We all know that markets fear uncertainty and the global economic impact and the threat of recession is an unknown. However, what is becoming clearer is that we are beginning to witness a sustained and coordinated response from governments and central banks, such as the Bank of England and the Federal Reserve in the US, with fiscal packages and a cut in interest rates. We anticipate that this will support markets to help create a levelling out.
Whilst this current situation is undoubtedly worrying over the short term, I continue to believe in investing for the long-term and the prospects of your portfolio. As an advice firm we would urge caution and restraint in these volatile conditions and do not recommend any change to the investment strategy that we previously agreed, in light of recent events. You are investing in line with your risk profile and time horizon and, as such, we would recommend that you remain invested in accordance with this, rather than to sell out, realising losses.
The question as to whether to buy into the equity market comes down to the question “have we reached the floor for values?” Some clients will be happy now to start to add equity exposure.
For now the experts are not 100% convinced that this point has been reached.

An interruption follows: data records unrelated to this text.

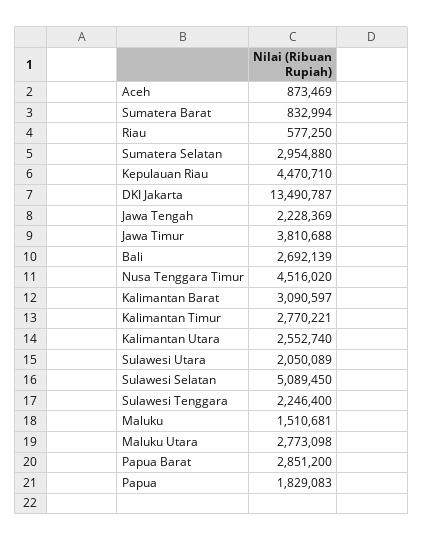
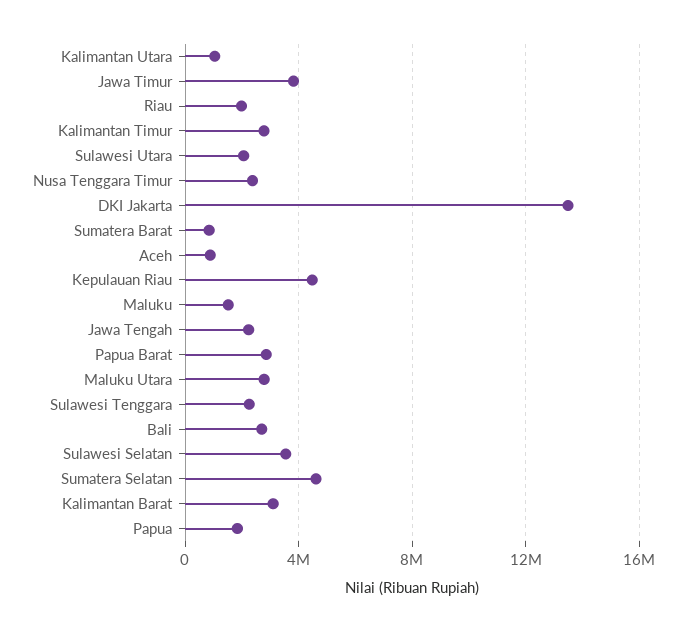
  {
    "Aceh": 873469,
    "Sumatera Barat": 832994,
-   "Riau": 577250,
+   "Riau": 2000000,
-   "Sumatera Selatan": 2954880,
+   "Sumatera Selatan": 4500000,
    "Kepulauan Riau": 4470710,
    "DKI Jakarta": 13490787,
    "Jawa Tengah": 2228369,
    "Jawa Timur": 3810688,
    "Bali": 2692139,
-   "Nusa Tenggara Timur": 4516020,
+   "Nusa Tenggara Timur": 2500000,
    "Kalimantan Barat": 3090597,
    "Kalimantan Timur": 2770221,
-   "Kalimantan Utara": 2552740,
+   "Kalimantan Utara": 1000000,
    "Sulawesi Utara": 2050089,
-   "Sulawesi Selatan": 5089450,
+   "Sulawesi Selatan": 3500000,
    "Sulawesi Tenggara": 2246400,
    "Maluku": 1510681,
    "Maluku Utara": 2773098,
    "Papua Barat": 2851200,
    "Papua": 1829083
  }

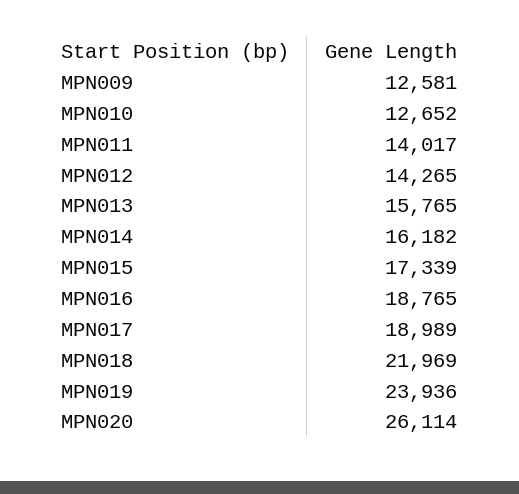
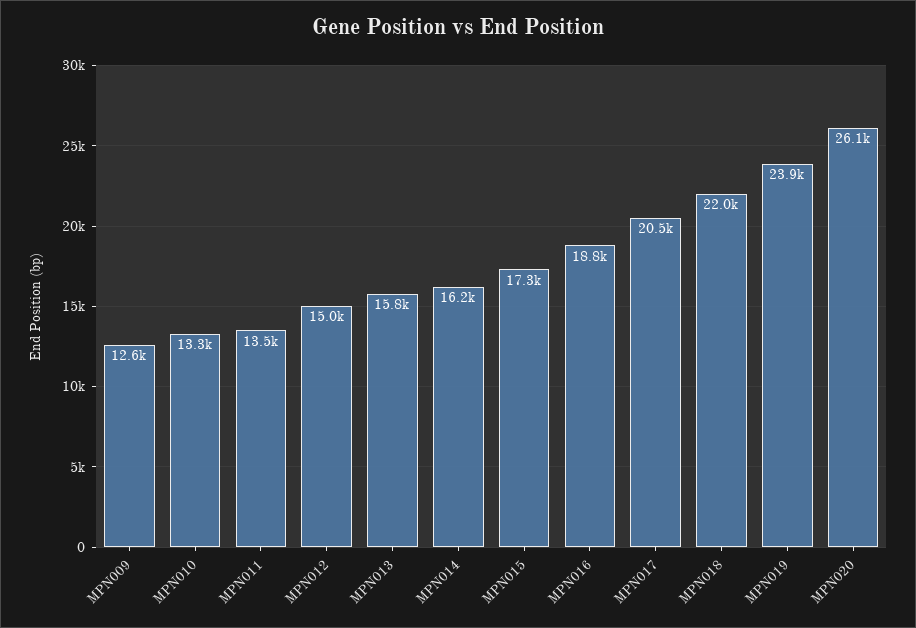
  {
    "MPN009": 12581,
-   "MPN010": 12652,
+   "MPN010": 13300,
-   "MPN011": 14017,
+   "MPN011": 13500,
-   "MPN012": 14265,
+   "MPN012": 15000,
    "MPN013": 15765,
    "MPN014": 16182,
    "MPN015": 17339,
    "MPN016": 18765,
-   "MPN017": 18989,
+   "MPN017": 20500,
    "MPN018": 21969,
    "MPN019": 23936,
    "MPN020": 26114
  }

However, Equities are looking good value and starting to lean towards a value asset over the coming days, weeks and months, might mean more risk and volatility but will also ultimately give more growth potential on the recovery.
We will be looking at all client’s portfolios over the next few weeks and making suggestions on asset allocation options where appropriate to risk, capacity for loss and time horizons. For now we advise that we all trust the investment fund and portfolio managers to take reasonable steps on our behalf
A reminder of the risks
We will always do our best to meet your expectations when we are investing your money, but please remember the value of an investment can go down as well as up and time in the market will help smooth out returns.